■ Work order
In the listing below, find the line containing "- **Content-Type**: application/json" and the line containing "### §211.2   Applicability.". Repeat exactly those two lines and every line between them.

********

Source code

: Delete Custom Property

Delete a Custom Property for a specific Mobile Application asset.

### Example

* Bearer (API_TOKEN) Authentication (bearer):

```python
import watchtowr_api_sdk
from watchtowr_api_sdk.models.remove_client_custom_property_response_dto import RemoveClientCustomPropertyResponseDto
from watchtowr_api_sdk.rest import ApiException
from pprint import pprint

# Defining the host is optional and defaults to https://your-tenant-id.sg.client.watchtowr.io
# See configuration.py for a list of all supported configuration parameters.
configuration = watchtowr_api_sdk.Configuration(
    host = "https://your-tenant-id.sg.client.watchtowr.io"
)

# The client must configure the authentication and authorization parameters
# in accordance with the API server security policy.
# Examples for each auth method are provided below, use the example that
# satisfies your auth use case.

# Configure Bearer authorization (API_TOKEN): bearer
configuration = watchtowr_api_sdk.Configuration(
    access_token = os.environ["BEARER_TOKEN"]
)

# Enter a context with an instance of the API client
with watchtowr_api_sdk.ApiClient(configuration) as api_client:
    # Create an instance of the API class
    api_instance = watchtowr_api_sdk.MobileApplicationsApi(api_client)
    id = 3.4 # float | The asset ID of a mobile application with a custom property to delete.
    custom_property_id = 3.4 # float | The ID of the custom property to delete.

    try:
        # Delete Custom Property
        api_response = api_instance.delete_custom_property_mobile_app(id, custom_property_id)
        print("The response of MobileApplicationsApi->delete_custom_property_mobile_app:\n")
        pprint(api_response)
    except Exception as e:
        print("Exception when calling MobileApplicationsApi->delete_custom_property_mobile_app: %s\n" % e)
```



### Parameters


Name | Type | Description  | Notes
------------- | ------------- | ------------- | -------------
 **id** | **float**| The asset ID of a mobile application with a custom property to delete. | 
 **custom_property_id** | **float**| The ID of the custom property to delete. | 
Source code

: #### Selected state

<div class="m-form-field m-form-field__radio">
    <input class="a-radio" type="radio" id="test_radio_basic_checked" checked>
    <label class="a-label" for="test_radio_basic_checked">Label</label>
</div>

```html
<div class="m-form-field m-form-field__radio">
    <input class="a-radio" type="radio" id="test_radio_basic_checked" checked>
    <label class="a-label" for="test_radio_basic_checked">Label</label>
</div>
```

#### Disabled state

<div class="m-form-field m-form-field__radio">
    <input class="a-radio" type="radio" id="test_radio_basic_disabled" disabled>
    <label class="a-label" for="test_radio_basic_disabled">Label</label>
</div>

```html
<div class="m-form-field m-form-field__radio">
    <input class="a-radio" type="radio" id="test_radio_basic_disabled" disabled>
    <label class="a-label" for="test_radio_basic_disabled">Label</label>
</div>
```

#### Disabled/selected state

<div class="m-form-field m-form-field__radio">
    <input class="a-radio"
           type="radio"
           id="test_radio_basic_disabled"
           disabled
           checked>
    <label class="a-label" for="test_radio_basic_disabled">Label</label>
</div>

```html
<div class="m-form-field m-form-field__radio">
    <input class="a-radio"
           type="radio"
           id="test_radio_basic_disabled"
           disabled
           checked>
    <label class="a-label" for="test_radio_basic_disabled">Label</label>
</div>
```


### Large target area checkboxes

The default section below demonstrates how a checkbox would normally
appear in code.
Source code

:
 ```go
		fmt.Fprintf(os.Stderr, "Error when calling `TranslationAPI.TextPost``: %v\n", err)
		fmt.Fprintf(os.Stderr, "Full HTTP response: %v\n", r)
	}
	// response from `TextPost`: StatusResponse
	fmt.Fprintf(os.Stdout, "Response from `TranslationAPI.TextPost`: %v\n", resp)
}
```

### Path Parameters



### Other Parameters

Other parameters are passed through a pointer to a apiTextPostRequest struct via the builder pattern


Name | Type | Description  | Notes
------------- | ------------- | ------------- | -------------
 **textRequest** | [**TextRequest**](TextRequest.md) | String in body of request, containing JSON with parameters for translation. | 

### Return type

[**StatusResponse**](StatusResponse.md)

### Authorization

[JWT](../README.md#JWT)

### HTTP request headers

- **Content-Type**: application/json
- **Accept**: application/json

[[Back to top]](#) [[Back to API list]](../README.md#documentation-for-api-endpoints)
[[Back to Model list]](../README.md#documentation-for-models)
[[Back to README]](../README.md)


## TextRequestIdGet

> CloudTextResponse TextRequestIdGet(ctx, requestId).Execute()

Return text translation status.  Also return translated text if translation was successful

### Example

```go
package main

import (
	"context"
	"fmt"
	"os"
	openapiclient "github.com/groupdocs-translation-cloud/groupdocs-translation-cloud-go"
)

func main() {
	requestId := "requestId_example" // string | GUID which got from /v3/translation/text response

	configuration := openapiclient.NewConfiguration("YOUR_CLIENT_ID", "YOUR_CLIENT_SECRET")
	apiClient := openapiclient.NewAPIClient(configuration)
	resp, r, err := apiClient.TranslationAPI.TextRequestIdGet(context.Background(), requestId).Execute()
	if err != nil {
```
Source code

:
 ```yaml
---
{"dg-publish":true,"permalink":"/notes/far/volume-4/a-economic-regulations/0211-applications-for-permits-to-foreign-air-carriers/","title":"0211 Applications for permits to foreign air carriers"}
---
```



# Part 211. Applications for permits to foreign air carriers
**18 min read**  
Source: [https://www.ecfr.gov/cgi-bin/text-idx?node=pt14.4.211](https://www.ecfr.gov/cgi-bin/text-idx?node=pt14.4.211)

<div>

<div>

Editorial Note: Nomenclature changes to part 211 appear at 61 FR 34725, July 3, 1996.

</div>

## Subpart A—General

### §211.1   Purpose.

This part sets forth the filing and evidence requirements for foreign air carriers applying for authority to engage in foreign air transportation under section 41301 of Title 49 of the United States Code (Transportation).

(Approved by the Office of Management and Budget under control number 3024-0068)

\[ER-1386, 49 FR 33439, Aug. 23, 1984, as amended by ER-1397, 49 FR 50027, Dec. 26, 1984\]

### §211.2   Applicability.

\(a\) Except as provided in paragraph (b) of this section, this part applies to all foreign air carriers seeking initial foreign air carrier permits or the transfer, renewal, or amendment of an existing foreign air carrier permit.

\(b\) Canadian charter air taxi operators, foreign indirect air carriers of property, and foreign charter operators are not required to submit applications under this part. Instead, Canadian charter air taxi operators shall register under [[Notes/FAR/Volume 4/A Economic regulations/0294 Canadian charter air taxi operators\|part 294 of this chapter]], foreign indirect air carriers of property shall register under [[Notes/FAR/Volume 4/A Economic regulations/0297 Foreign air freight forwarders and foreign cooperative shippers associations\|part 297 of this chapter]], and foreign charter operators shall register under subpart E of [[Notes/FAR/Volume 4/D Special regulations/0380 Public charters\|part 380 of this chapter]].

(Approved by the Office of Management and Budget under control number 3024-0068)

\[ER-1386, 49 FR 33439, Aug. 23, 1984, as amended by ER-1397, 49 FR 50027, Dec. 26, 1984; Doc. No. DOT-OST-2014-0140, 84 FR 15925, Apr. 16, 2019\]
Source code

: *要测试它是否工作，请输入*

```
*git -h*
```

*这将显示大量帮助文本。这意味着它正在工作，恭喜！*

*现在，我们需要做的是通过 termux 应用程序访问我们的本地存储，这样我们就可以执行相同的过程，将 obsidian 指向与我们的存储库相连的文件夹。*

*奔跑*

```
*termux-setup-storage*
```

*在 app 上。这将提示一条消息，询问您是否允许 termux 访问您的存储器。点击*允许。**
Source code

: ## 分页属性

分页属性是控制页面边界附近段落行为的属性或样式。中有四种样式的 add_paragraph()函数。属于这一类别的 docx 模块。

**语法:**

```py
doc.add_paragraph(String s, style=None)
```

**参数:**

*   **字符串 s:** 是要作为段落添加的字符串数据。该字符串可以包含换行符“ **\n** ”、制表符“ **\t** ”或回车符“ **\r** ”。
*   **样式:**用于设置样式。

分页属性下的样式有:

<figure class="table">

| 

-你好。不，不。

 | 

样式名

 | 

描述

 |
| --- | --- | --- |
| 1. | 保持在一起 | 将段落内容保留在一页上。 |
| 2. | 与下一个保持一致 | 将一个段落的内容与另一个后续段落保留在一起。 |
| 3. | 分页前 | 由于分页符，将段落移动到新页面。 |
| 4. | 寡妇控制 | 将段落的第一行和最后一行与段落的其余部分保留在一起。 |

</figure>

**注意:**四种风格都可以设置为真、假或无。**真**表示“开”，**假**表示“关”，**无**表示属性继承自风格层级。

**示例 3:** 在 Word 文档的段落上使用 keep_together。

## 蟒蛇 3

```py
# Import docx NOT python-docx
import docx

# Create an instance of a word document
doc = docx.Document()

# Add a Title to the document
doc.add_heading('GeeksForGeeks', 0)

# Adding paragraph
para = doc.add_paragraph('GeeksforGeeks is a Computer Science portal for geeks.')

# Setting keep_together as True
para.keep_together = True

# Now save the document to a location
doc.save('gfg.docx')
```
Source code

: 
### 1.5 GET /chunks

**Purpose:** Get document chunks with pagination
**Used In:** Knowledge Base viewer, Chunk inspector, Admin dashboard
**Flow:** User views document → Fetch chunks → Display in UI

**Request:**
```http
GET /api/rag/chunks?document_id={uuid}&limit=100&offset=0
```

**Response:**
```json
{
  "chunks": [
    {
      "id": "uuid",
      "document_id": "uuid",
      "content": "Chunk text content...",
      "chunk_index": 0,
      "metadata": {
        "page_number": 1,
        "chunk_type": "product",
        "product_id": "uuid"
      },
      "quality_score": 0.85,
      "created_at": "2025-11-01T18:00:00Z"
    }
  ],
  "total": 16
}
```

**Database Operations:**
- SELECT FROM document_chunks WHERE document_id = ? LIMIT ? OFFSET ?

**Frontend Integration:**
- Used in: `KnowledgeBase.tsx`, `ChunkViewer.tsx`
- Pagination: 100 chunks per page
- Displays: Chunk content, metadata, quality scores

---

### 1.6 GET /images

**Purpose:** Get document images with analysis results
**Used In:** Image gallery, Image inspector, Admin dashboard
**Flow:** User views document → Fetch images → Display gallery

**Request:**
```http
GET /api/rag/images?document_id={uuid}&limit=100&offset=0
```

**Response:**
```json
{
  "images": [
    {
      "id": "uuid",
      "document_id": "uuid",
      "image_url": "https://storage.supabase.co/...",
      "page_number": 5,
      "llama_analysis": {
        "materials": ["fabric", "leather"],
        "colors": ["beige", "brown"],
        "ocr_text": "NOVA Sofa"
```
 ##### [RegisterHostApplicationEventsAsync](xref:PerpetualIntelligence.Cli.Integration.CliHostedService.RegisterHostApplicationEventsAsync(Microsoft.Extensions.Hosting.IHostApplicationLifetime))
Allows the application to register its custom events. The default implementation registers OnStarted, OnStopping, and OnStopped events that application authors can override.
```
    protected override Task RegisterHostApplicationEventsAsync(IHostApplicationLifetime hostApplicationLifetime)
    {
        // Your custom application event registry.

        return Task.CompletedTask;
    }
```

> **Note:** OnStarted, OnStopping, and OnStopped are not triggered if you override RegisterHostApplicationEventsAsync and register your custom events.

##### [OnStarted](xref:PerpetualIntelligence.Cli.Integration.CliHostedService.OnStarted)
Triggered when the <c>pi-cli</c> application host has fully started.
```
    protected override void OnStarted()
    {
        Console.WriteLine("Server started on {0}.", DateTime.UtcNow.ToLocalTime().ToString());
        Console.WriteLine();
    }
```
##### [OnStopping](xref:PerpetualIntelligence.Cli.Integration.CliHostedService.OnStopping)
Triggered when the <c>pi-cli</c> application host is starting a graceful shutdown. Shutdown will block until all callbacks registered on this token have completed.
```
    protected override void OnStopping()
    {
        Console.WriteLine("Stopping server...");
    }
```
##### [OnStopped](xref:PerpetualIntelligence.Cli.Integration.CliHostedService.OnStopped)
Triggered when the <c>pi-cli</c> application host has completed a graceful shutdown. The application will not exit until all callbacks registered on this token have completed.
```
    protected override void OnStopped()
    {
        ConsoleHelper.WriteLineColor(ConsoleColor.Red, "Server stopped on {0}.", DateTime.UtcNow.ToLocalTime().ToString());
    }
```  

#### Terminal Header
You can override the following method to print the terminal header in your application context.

********

■ Solution for this task
- **Content-Type**: application/json
- **Accept**: application/json

[[Back to top]](#) [[Back to API list]](../README.md#documentation-for-api-endpoints)
[[Back to Model list]](../README.md#documentation-for-models)
[[Back to README]](../README.md)


## TextRequestIdGet

> CloudTextResponse TextRequestIdGet(ctx, requestId).Execute()

Return text translation status.  Also return translated text if translation was successful

### Example

```go
package main

import (
	"context"
	"fmt"
	"os"
	openapiclient "github.com/groupdocs-translation-cloud/groupdocs-translation-cloud-go"
)

func main() {
	requestId := "requestId_example" // string | GUID which got from /v3/translation/text response

	configuration := openapiclient.NewConfiguration("YOUR_CLIENT_ID", "YOUR_CLIENT_SECRET")
	apiClient := openapiclient.NewAPIClient(configuration)
	resp, r, err := apiClient.TranslationAPI.TextRequestIdGet(context.Background(), requestId).Execute()
	if err != nil {
```
Source code

:
 ```yaml
---
{"dg-publish":true,"permalink":"/notes/far/volume-4/a-economic-regulations/0211-applications-for-permits-to-foreign-air-carriers/","title":"0211 Applications for permits to foreign air carriers"}
---
```



# Part 211. Applications for permits to foreign air carriers
**18 min read**  
Source: [https://www.ecfr.gov/cgi-bin/text-idx?node=pt14.4.211](https://www.ecfr.gov/cgi-bin/text-idx?node=pt14.4.211)

<div>

<div>

Editorial Note: Nomenclature changes to part 211 appear at 61 FR 34725, July 3, 1996.

</div>

## Subpart A—General

### §211.1   Purpose.

This part sets forth the filing and evidence requirements for foreign air carriers applying for authority to engage in foreign air transportation under section 41301 of Title 49 of the United States Code (Transportation).

(Approved by the Office of Management and Budget under control number 3024-0068)

\[ER-1386, 49 FR 33439, Aug. 23, 1984, as amended by ER-1397, 49 FR 50027, Dec. 26, 1984\]

### §211.2   Applicability.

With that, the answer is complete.